Over the past 20 years, the Pennsylvania General Assembly has toyed with tax reform.
We use the word "toyed," because for all of the on-again, off-again haggling, virtually nothing has come from it.
Perhaps this time.
The prevailing idea has always been the gradual phase-out of the property tax as the primary revenue source for local school districts, and, as such, the biggest bill most people pay in local taxes.
In theory, the problem has been fairly simple. The property tax is a regressive levy. That is, it is not related to a person's ability to pay. It is based on the value of real estate according to local property assessments and a rate set by the taxing body per dollar of valuation.

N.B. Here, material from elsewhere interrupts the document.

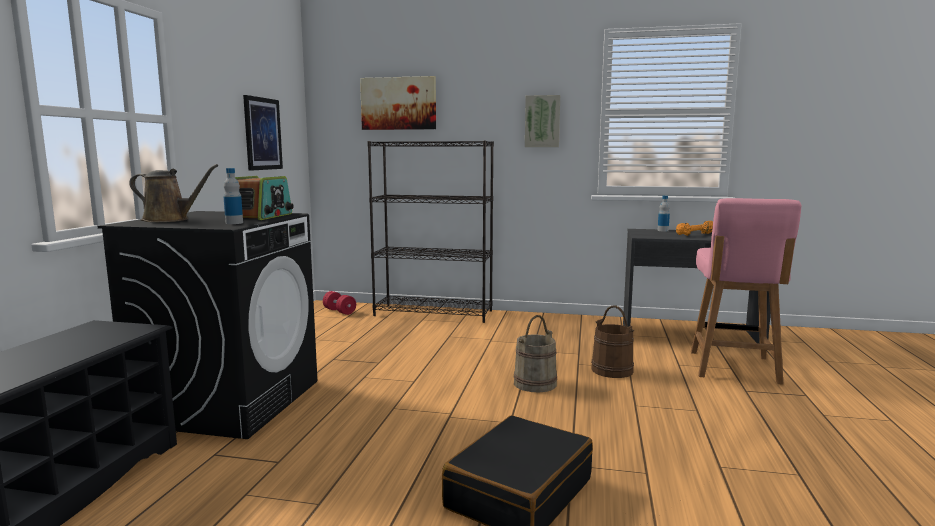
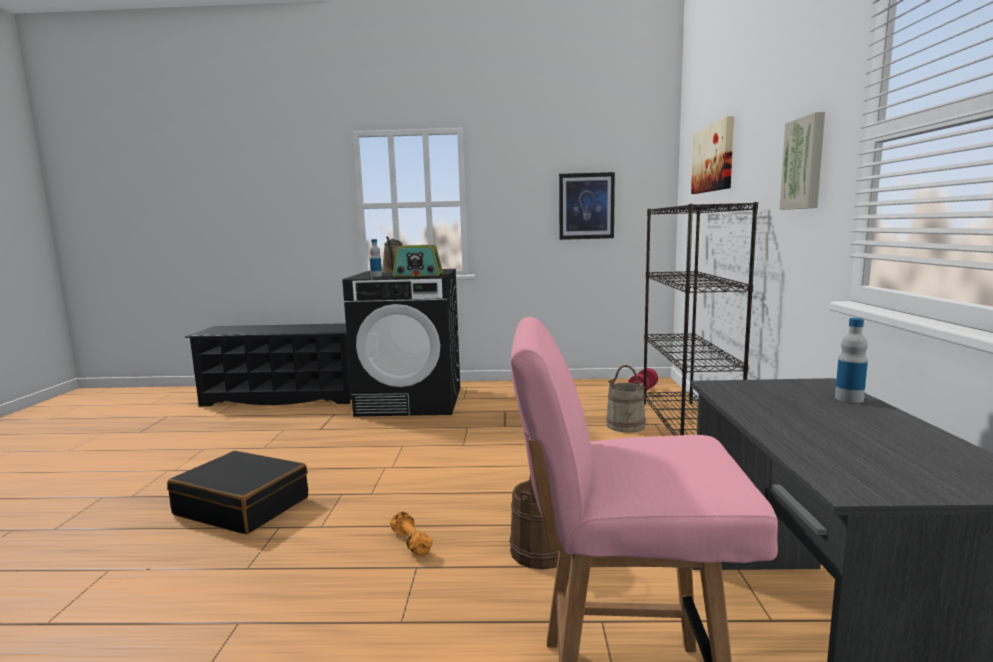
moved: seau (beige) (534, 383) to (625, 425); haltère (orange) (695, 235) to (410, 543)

Yes, people who live in mansions pay more than those who live in trailer parks.
However, the property tax doesn't take into account the ebb and flow of fortunes, especially the small ones.
Take the case of a couple, who at the time of retirement, owned a $150,000 home and had a combined annual income of $75,000. The husband and wife, both turn 65 and decide to retire, reducing their annual income by half. Yes, they figure, they can still live reasonably well on $37,500 a year. Their income taxes will be reduced accordingly, but not their property tax.
The husband dies; the widow's income drops even farther. The property tax stays the same. Sure, she receives a $250 property tax rebate from the state, but that's little help on a $3,000 property tax bill.
So, she must decide: Medicine or the house?
She might be able to stay in her home if her property tax was replaced by an income tax levied according to one's ability to pay.
The sticking point in all of the toying up to now has been how to do the conversion without sacrificing bottom-line revenue for the school districts and avoiding the suspicion that the conversion is simply another way to raise taxes.
On Monday, scores of citizen activists staged a rally to protest property taxes in the Pennsylvania Capitol.
If state lawmakers are paying attention - and we hope they are - they have a chance to accomplish something important where their predecessors have failed.